I set up a model with Keras, then I trained it on a dataset of 3 records and finally I tested the resulting model with evaluate() and predict(), using the same test set for both functions (the test set has 100 records and it doesn't have any record of the training set, as much as it can be relevant, given the size of the two datasets). The dataset is composed by 5 files, where 4 files represent each one a different temperature sensor, that each minute collects 60 measurements (each row contains 60 measurements), while the last file contains the class labels that I want to predict (in particular, 3 classes: 3, 20 or 100).
This is the model I'm using:
n_sensors, t_periods = 4, 60
model = Sequential()
model.add(Conv1D(100, 6, activation='relu', input_shape=(t_periods, n_sensors)))
model.add(Conv1D(100, 6, activation='relu'))
model.add(MaxPooling1D(3))
model.add(Conv1D(160, 6, activation='relu'))
model.add(Conv1D(160, 6, activation='relu'))
model.add(GlobalAveragePooling1D())
model.add(Dropout(0.5))
model.add(Dense(3, activation='softmax'))
model.compile(loss='categorical_crossentropy', optimizer='adam', metrics=['accuracy'])
That I train:
self.model.fit(X_train, y_train, batch_size=3, epochs=5, verbose=1)
Then I use evaluate:
self.model.evaluate(x_test, y_test, verbose=1)
And predict:
predictions = self.model.predict(data)
result = np.where(predictions[0] == np.amax(predictions[0]))
if result[0][0] == 0:
return '3'
elif result[0][0] == 1:
return '20'
else:
return '100'
For each class predicted, I confront it with the actual label, and then I calculate correct guesses / total examples, that should be equivalent to accuracy from the evaluate() function.
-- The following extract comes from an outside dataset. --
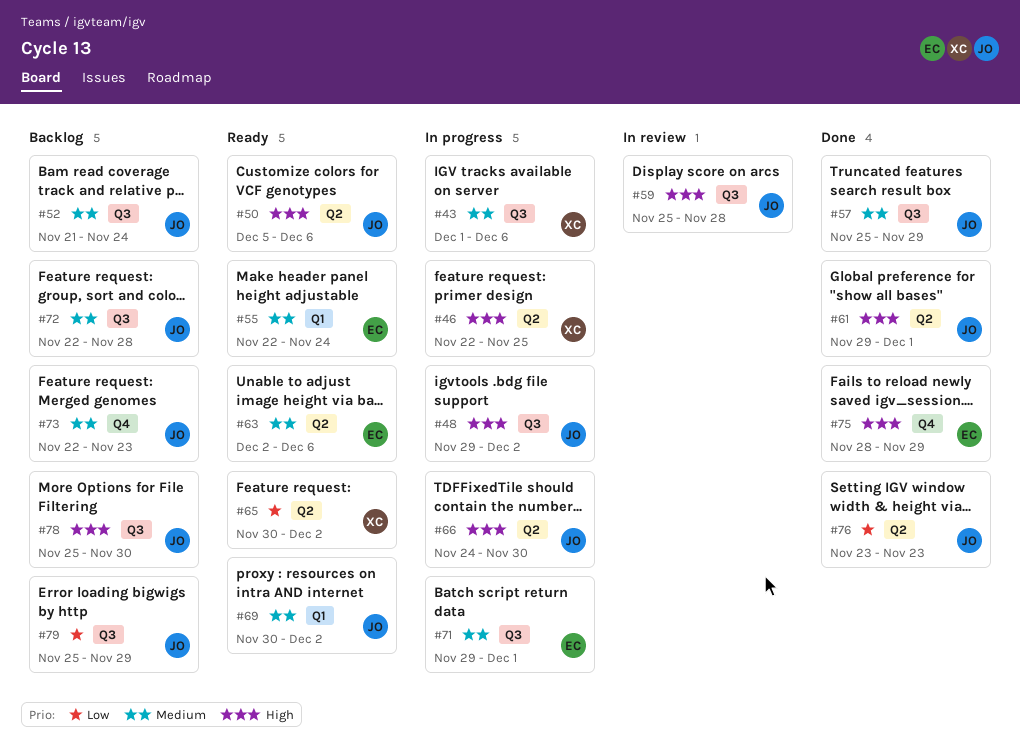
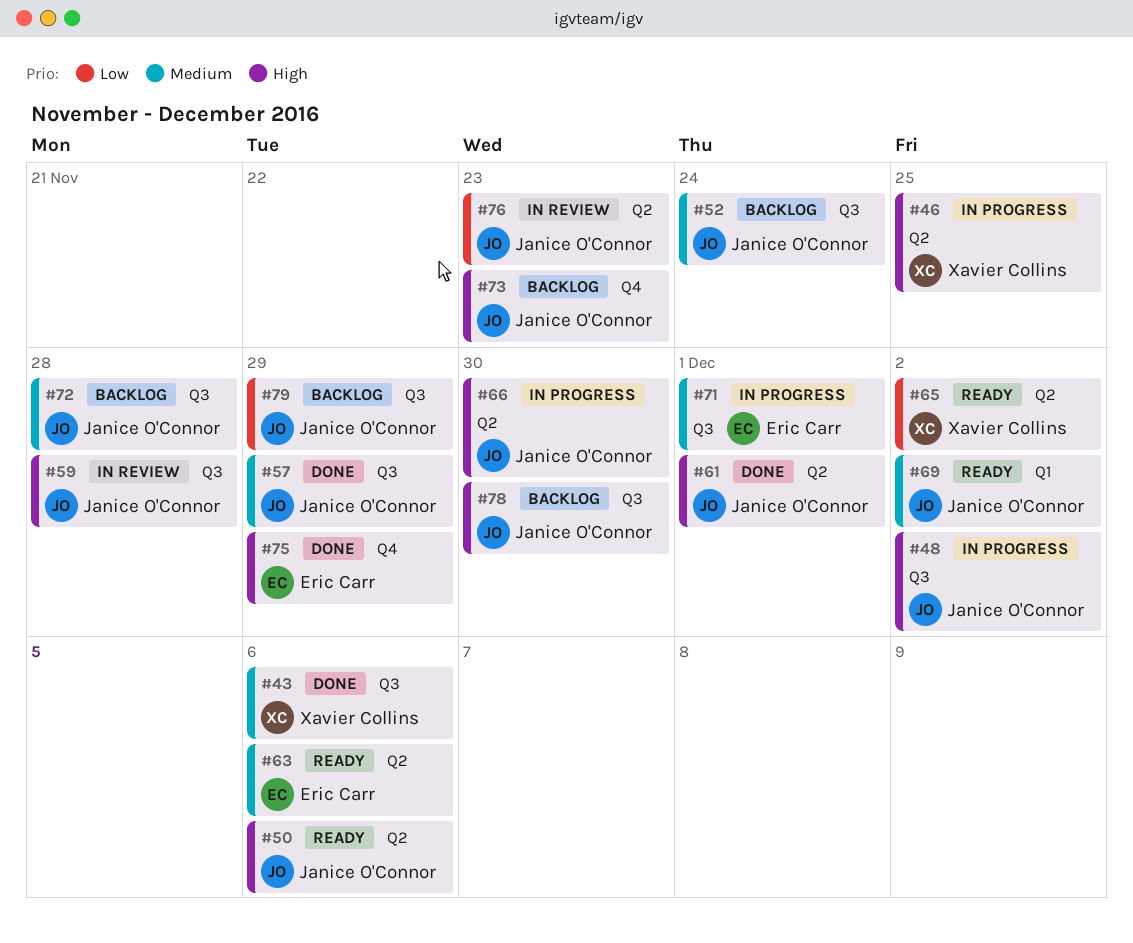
#43, status: In progress -> Done
#55: present -> none
#73, priority: Medium -> High
#76, status: Done -> In review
Here's the code:
correct = 0
for profile in self.profile_file: #profile_file is an opened file
ts1 = self.ts1_file.readline()
ts2 = self.ts2_file.readline()
ts3 = self.ts3_file.readline()
ts4 = self.ts4_file.readline()
data = ts1, ts2, ts3, ts4
test_data = self.dl.transform(data) # see the last block of code I posted
prediction = self.model.predict(test_data)
if prediction == label:
correct += 1
acc = correct / 100 # 100 is the number of total examples
Data feeded to evaluate() is taken from this function:
label = pd.read_csv(os.path.join(self.testDir, 'profile.txt'), sep='\t', header=None)
label = np_utils.to_categorical(label[0].factorize()[0])
data = [os.path.join(self.testDir,'TS2.txt'),os.path.join(self.testDir, 'TS1.txt'),os.path.join(self.testDir,'TS3.txt'),os.path.join(self.testDir, 'TS4.txt')]
df = pd.DataFrame()
for txt in data:
read_df = pd.read_csv(txt, sep='\t', header=None)
df = df.append(read_df)
df = df.apply(self.__predict_scale)
df = df.sort_index().values.reshape(-1,4,60).transpose(0,2,1)
return df, label
While data feeded to predict() is taken from this other one:
df = pd.DataFrame()
for txt in data: # data
read_df = pd.read_csv(StringIO(txt), sep='\t', header=None)
df = df.append(read_df)
df = df.apply(self.__predict_scale)
df = df.sort_index().values.reshape(-1,4,60).transpose(0,2,1)
return df
Accuracies yielded by evaluate() and predict() are always different: in particular, the maximum difference I noted was when evaluate() resulted in a 78% accuracy while predict() in a 95% accuracy. The only difference between the two functions is that I make predict() work on an example at a time, while evaluate() takes the entire dataset all at once, but it should result in no difference. How can it be?
UPDATE 1: It seems that the problem is in how I prepare my data. In the case of predict(), I transform only one line at a time from each file using the last block of code I posted, while in feeding evaluate(), I transform the entire files using the other function reported. Why should it be different? It seems to me that I'm applying the exact same transformation, the only difference is in the number of rows transformed.